In my previous blog post, I created an Active Directory (AD) lab environment in AWS that I wanted to use to test/practice various redteam concepts and tools. One of the tools I was interested in testing is the new version of Covenant C2.
Covenant is a command-and-control (C2) framework. What this means is if you get a Covenant agent to run on a victim system, that Covenant agent will connect back to your C2 server. The agent will periodically check with the C2 server to see if there are any jobs or tasks assigned for the agent to perform. If the C2 server does have a task assigned for the agent, the agent will perform that task on the victim server, and then communicate back the results to the C2 server. If you have never been introduced to C2 frameworks before, this might not make a whole lot of sense to you, but hopefully by the end of this post it will be (slightly) clearer.

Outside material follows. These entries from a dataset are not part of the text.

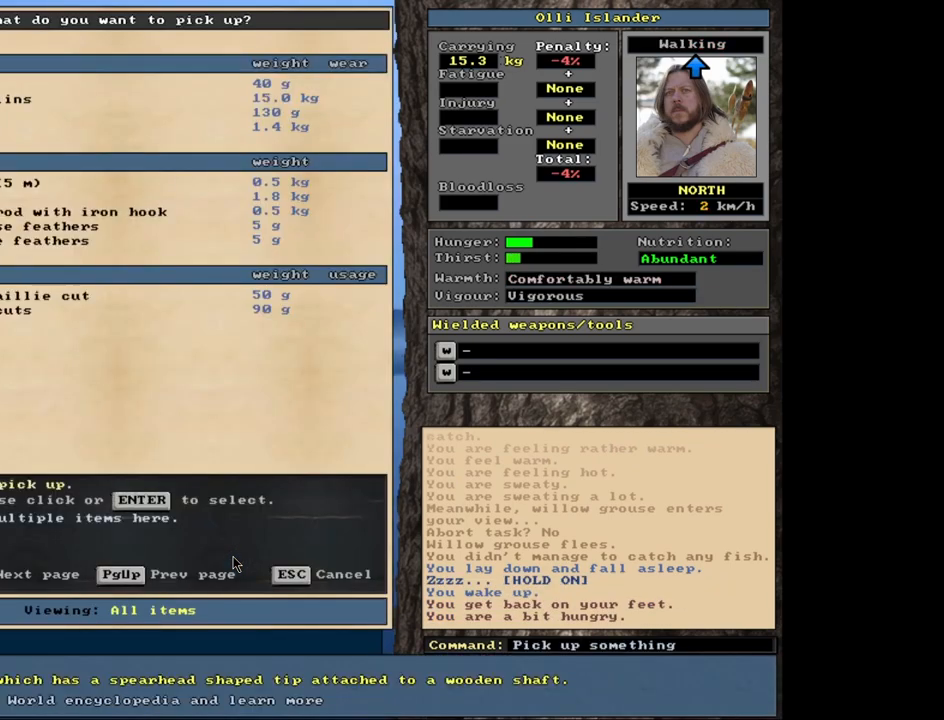
{"keys": [], "mouse": [], "events": [[233, "escape", "down"], [317, "escape", "up"]]}
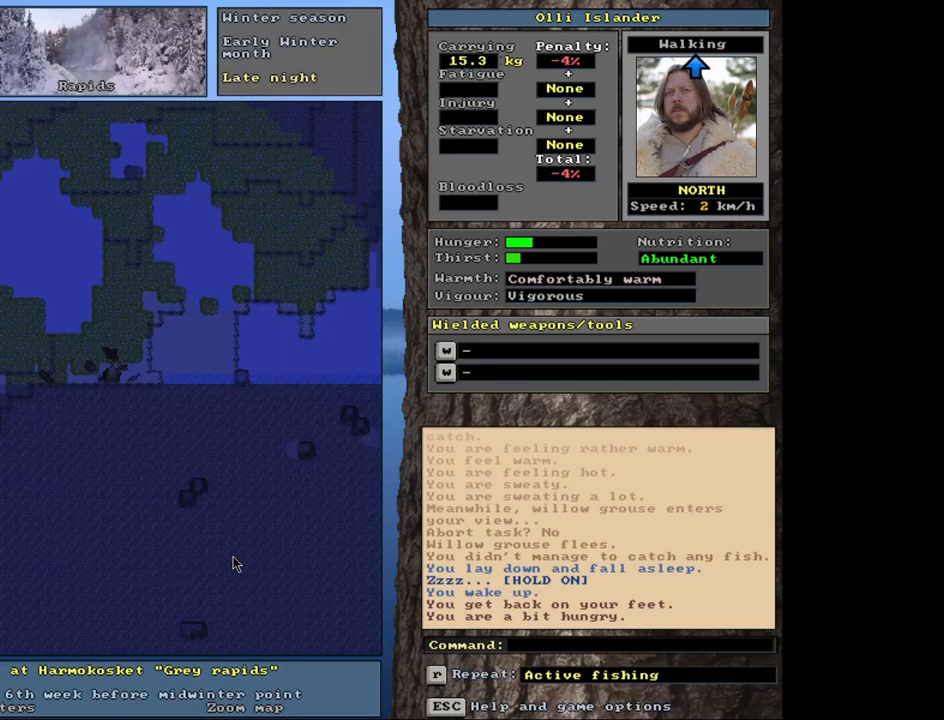
{"keys": ["ctrl_l"], "mouse": [], "events": [[183, "ctrl_l", "down"]]}
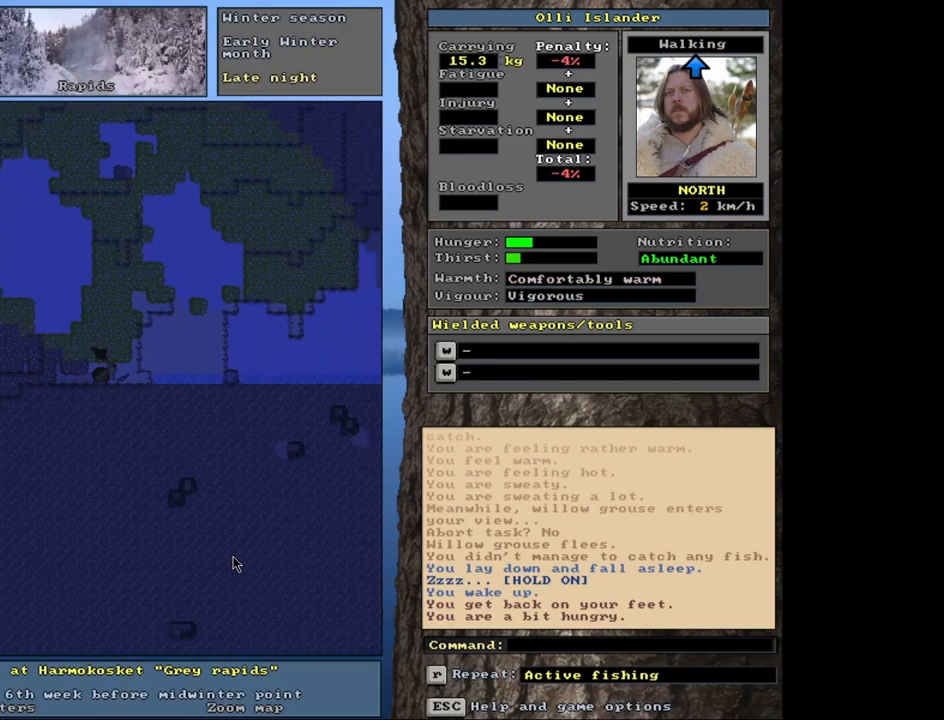
{"keys": [], "mouse": [], "events": [[500, "ctrl_l", "up"]]}
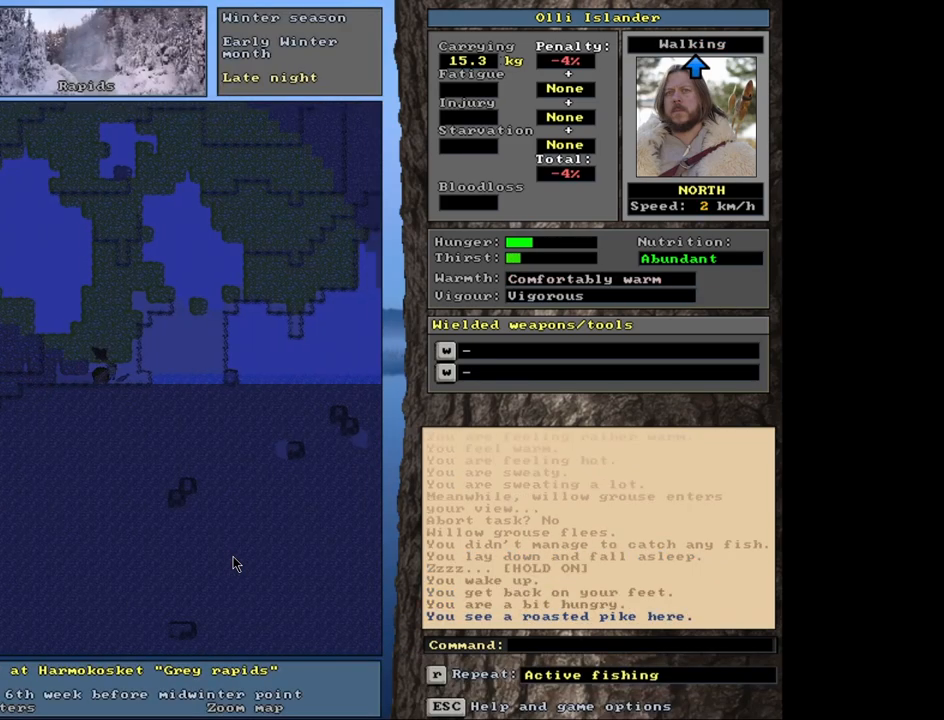
{"keys": [], "mouse": [], "events": [[183, "g", "down"], [267, "g", "up"]]}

Note: This post will NOT describe how to setup a C2 infrastructure for a real world redteam engagement. This is meant only as a demonstration of how to get Covenant up and running in a lab environment. If you setup a real world C2 infrastructure like this, you’ll get burned quickly.
Creating the C2 Server in AWS
Covenant uses the .NET framework and runs on Windows. To create the C2 server, create a new Windows Server 2016 instance in AWS. This will follow the same process as creating the servers and workstations in the AD lab. The main difference is that the C2 server will be in a different security group that only allows HTTP/HTTPS communication between the AD lab and the C2 server.
To create a new instance in AWS, click on “Launch Instance” under the Instances tab.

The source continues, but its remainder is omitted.